No - never read out a verification code to anyone who calls you, since this is almost always an attempt to break into your account, not a legitimate verification step.
Last reviewed: 5 July 2026
Explanation
This scam works by the caller first attempting to log into your real benefits account (or a related account like email or banking) using personal details they've already gathered, which triggers a genuine one-time verification code to be sent to your phone by the real system. The caller, posing as agency support staff, then calls you and asks you to read out the code you just received, claiming it's needed to 'verify your identity' or complete a support request you never actually initiated.
In reality, the code was generated because the scammer was actively trying to access your account at that moment, and reading it out to them hands over the exact piece of information needed to complete the takeover. A genuine agency support call would never need you to read out a one-time code that was sent to confirm a login or action you did not initiate, because the code exists specifically to prevent someone other than you from completing that action.
If you receive an unexpected verification code you didn't request, do not share it with anyone, including someone claiming to be support staff on a call.
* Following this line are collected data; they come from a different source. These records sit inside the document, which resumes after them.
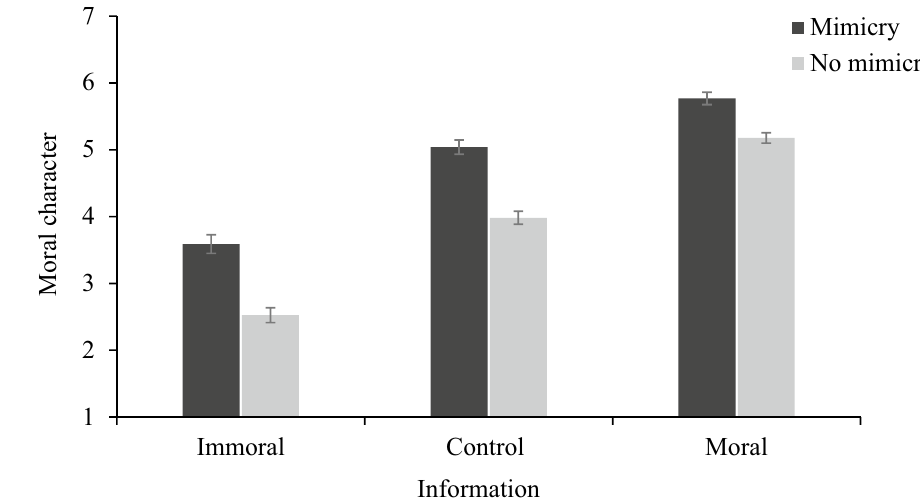
Figure 1. Mean moral character judgments as a function of the moral information and mimicry manipulation. Higher scores indicate more positive assessments of moral character. The error bars represent one standard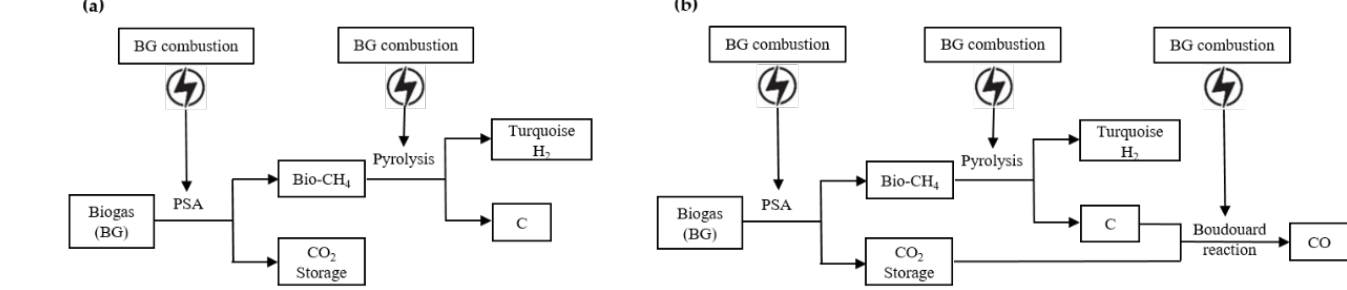
Figure 6. PFD of ( a ) turquoise hydrogen (BG-BG) and ( b ) turquoise hydrogen (BG-BG) with Boudouard reaction.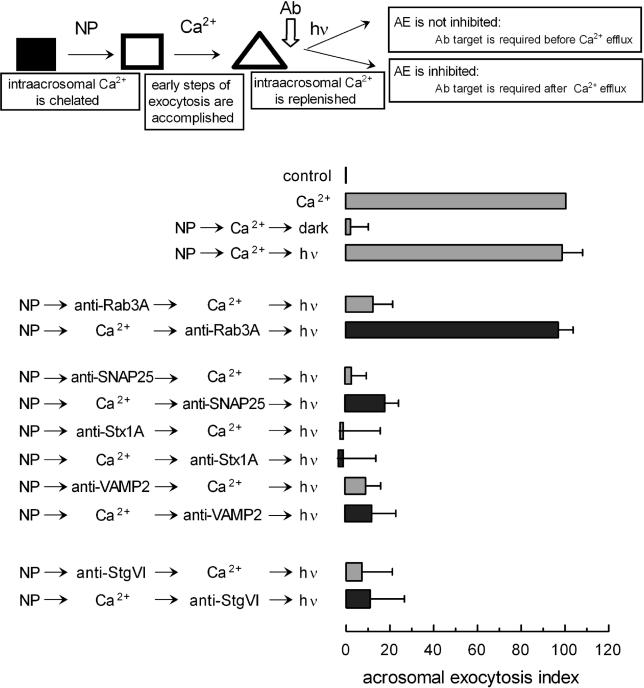
Rab3A Is Required before, and SNAREs and Synaptotagmin VI after, Intra-Acrosomal Ca2+ EffluxPermeabilized spermatozoa were loaded with 10 μM NP-EGTA-AM (NP) for 15 min at 37 °C to chelate intra-acrosomal Ca2+. AE was then initiated by adding 0.5 mM CaCl2 (10 μM free Ca2+)(Ca2+). After further 15 min incubation at 37 °C to allow exocytosis to proceed up to the intra-acrosomal Ca2+-sensitive step, sperm were treated for 15 min at 37 °C with antibodies that recognize Rab3A (20 μg/ml, anti-Rab3A), SNAP25 (20 μg/ml, anti-SNAP25), syntaxin1A (1/25 dilution, anti-Stx1A), VAMP2 (20 μg/ml, anti-VAMP2), or synaptotagmin VI (30 μg/ml, anti-StgVI). All these procedures were carried out in the dark. UV flash photolysis of the chelator was induced at the end of the incubation period (hν), and the samples were incubated for 5 min to promote exocytosis (NP→Ca2+→antibody→hν, black bars; a diagram of the experiment is shown at the top of the figure). Sperm were then fixed and AE was measured as described in Materials and Methods. Several controls were included (grey bars): background AE in the absence of any stimulation (control); AE stimulated by 10 μM free Ca2+ (Ca2+), inhibitory effect of NP-EGTA-AM in the dark (NP→Ca2+→dark), and the recovery upon illumination (NP→Ca2+→hν); and inhibitory effect of the antibodies when present throughout the experiment (NP→antibody→Ca2+→hν). The data were normalized as described in Materials and Methods (mean ± SEM). Statistical analysis is provided in Table S2.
Instead, treat the unsolicited code itself as a sign that someone is trying to access your account, and change your password immediately from a device you trust.
Common red flags
- You receive a verification code you did not request just before or during an unexpected call
- Caller asks you to read the code back to them over the phone
- Claims the code is needed to 'verify your identity' for a request you didn't initiate
- Creates urgency to get the code from you quickly
- Caller ID may show a plausible-looking number due to spoofing
- Follows up quickly if you hesitate, increasing pressure
What to do now
- Never share a one-time verification code with anyone who calls you
- Treat an unrequested code as a sign someone is trying to access your account right now
- Change your password immediately from a trusted device if you receive an unexpected code
- Hang up on any caller asking you to read out a code
- Enable additional security features like login alerts if your account supports them
- Report the incident to the agency and your account provider
Frequently asked questions
Why would the code be real if the caller is a scammer?
The scammer triggers the real code by attempting to log into your genuine account; the code itself is legitimate, but sharing it lets them complete the login as if it were you.
What should I do immediately if I already read out the code?
Change your password right away from a trusted device and check your account for any unauthorized changes, then contact the provider's fraud team.